Usando il colore per le vicende del passato (il film) e il bianco e nero per l’attualità, Salvatores disegna una vicenda dai chiarissimi rimandi felliniani. Leo Bernardi è un regista demotivato e impigrito, che dovrebbe lavorare al montaggio finale del suo film su Casanova (già richiesto dalla Mostra del Cinema di Venezia); ma Bernardi traccheggia, lascia tutto in mano al suo fido montatore (un grande Natalino Balasso) e preferisce rintanarsi in una casa milanese iper moderna e fredda, governata dalla domotica, capace di accoglierlo quando entra ed aprire il rubinetto quando sa che deve lavarsi le mani, ma anche capricciosa e capace di rivoltare i comandi contro il proprietario. Bernardi è sempre malmostoso, sia che si rivolga con malagrazia alle sue conquiste amorose, sia nell’essere scorretto quando tira di scherma, sia nel rifiutare i giornalisti che vorrebbero sapere di più sul suo film. Mentre la vicenda del Casanova squattrinato, che impegna i suoi averi per trascorrere di nascosto un’ultima notte d’amore con la giovane amante di un ufficiale veneziano, segna gli squallidi stratagemmi di un uomo che ormai ha perso il suo fascino, anche le vicende del regista sono all’insegna di un’impotenza affettiva nei confronti delle donne, del suo lavoro e del confronto con registi più giovani e acclamati.
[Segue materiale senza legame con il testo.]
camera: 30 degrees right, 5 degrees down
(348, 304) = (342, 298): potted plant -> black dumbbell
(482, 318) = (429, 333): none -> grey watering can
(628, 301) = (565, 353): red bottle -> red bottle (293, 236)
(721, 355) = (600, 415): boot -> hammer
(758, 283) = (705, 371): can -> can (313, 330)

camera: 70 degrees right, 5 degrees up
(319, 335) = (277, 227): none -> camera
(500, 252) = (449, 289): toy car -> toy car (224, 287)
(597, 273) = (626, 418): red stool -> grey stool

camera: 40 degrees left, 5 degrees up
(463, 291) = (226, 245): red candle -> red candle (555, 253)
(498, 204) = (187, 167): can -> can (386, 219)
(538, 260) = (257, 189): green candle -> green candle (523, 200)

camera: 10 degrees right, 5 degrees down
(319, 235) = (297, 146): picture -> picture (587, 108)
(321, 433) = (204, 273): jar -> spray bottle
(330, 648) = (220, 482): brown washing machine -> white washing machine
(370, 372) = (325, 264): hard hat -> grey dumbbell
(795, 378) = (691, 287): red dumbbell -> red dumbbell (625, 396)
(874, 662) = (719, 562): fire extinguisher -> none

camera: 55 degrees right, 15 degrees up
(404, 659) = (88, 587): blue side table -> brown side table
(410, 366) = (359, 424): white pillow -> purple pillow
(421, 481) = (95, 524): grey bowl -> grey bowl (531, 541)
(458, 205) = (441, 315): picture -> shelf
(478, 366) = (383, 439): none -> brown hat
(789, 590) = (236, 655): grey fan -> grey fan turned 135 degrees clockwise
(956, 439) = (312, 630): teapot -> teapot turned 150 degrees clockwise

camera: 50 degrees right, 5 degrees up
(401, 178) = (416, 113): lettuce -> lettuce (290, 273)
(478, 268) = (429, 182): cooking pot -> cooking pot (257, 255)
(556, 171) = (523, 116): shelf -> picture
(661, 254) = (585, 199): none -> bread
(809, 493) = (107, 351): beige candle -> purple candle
Il racconto di Salvatores, anche se strutturato su piani differenti e con la presenza di ottimi attori, mostra dei limiti oggettivi. La storia è scontata fin dai primi passaggi, l’accidia del regista protagonista si sa già dove e come andrà a finire, come pure le sue schermaglie amorose all’inseguimento di una donna più giovane (Sara Serraiocco), conosciuta nelle campagne durante la ricerca dei luoghi per i film, che sembra non prenderlo sul serio. Anche la parte riguardante Casanova è piena di orpelli e dialoghi convenzionali, che non riescono ad appassionare lo spettatore alle vicende del famoso personaggio. Così l’insieme risulta poco interessante, se non addirittura noioso in alcuni momenti. Siamo ben lontani dai ricordi e dalle visioni oniriche di Fellini/Marcello Mastroianni in 8 ½, ma anche da prove più convincenti del regista milanese, che in questa occasione ha ecceduto in citazioni, allusioni, ciprie e parrucche, per un film sul tempo che passa, ma che in realtà sembra non passare mai.